Räz Barbara, Janner Marco, Petkovic Vibor, Lochmatter Didier, Eblé Andrée, Dattani Mehul T, Hindmarsh Peter C, Flück Christa E, Mullis Primus E
University Children's Hospital, Pediatric Endocrinology, Diabetology, & Metabolism, University of Bern, CH-3010 Bern, Switzerland.
J Clin Endocrinol Metab. 2008 Mar;93(3):974-80. doi: 10.1210/jc.2007-1382. Epub 2007 Nov 20.
A polymorphism of the GH receptor (GHR) gene resulting in genomic deletion of exon 3 (GHR-d3) has been associated with responsiveness to GH therapy. However, the data reported so far do vary according to the underlying condition, replacement dose, and duration of the treatment. OBJECTIVE, DESIGN: The aim of this study was to analyze the impact of the GHR genotypes in terms of the initial height velocity (HV) resulting from treatment and the impact upon adult height in patients suffering from severe isolated GH deficiency. CONTROLS, PATIENTS, SETTING: A total of 181 subjects (peak stimulated GH<or=2 ng/ml) were studied. In addition, GHR genotype frequency was compared with a healthy adult control group.

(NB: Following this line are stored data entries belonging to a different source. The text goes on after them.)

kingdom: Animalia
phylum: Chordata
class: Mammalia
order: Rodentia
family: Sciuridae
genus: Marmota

Based on the various GHR genotypes, HV, effect of recombinant human GH dose used, and final height were analyzed. MAIN OUTCOME MEASURES, RESULTS: In the 181 subjects after the first two yr on recombinant human GH treatment, HV sd score (SDS) as well as height gain were significantly greater in subjects with the GHR-d3/d3 genotype when compared with the subjects presenting with the GHR-full-length/full-length genotype (P<0.05). A GHR-d3 allele dose-dependent effect was found for both HV SDS (r=0.72) and height gain (r=0.77). However, there was no significant difference in final adult height and height SDS according to the exon-3 genotypes.
Our results indicate that in patients with severe isolated GH deficiency, although the GHR genotype might play a role in GH responsiveness, at least at the beginning of treatment, there is no effect on final height.
生长激素受体(GHR)基因的一种多态性导致外显子3的基因组缺失(GHR-d3),这与生长激素治疗的反应性有关。然而,迄今为止报道的数据因潜在疾病、替代剂量和治疗持续时间而异。目的、设计:本研究的目的是分析GHR基因型对严重孤立性生长激素缺乏患者治疗初期身高增长速度(HV)的影响以及对成人身高的影响。对照、患者、研究地点:共研究了181名受试者(峰值刺激生长激素≤2 ng/ml)。此外,将GHR基因型频率与健康成人对照组进行了比较。
根据不同的GHR基因型,分析了身高增长速度、重组人生长激素使用剂量的效果和最终身高。主要观察指标、结果:在接受重组人生长激素治疗的前两年后,181名受试者中,GHR-d3/d3基因型的受试者的身高增长速度标准差评分(SDS)以及身高增加量均显著高于GHR全长/全长基因型的受试者(P<0.05)。发现身高增长速度SDS(r=0.72)和身高增加量(r=0.77)均存在GHR-d3等位基因剂量依赖性效应。然而,根据外显子3基因型,成人最终身高和身高SDS没有显著差异。
我们的结果表明,在严重孤立性生长激素缺乏的患者中,尽管GHR基因型可能在生长激素反应性中起作用,至少在治疗开始时,对最终身高没有影响。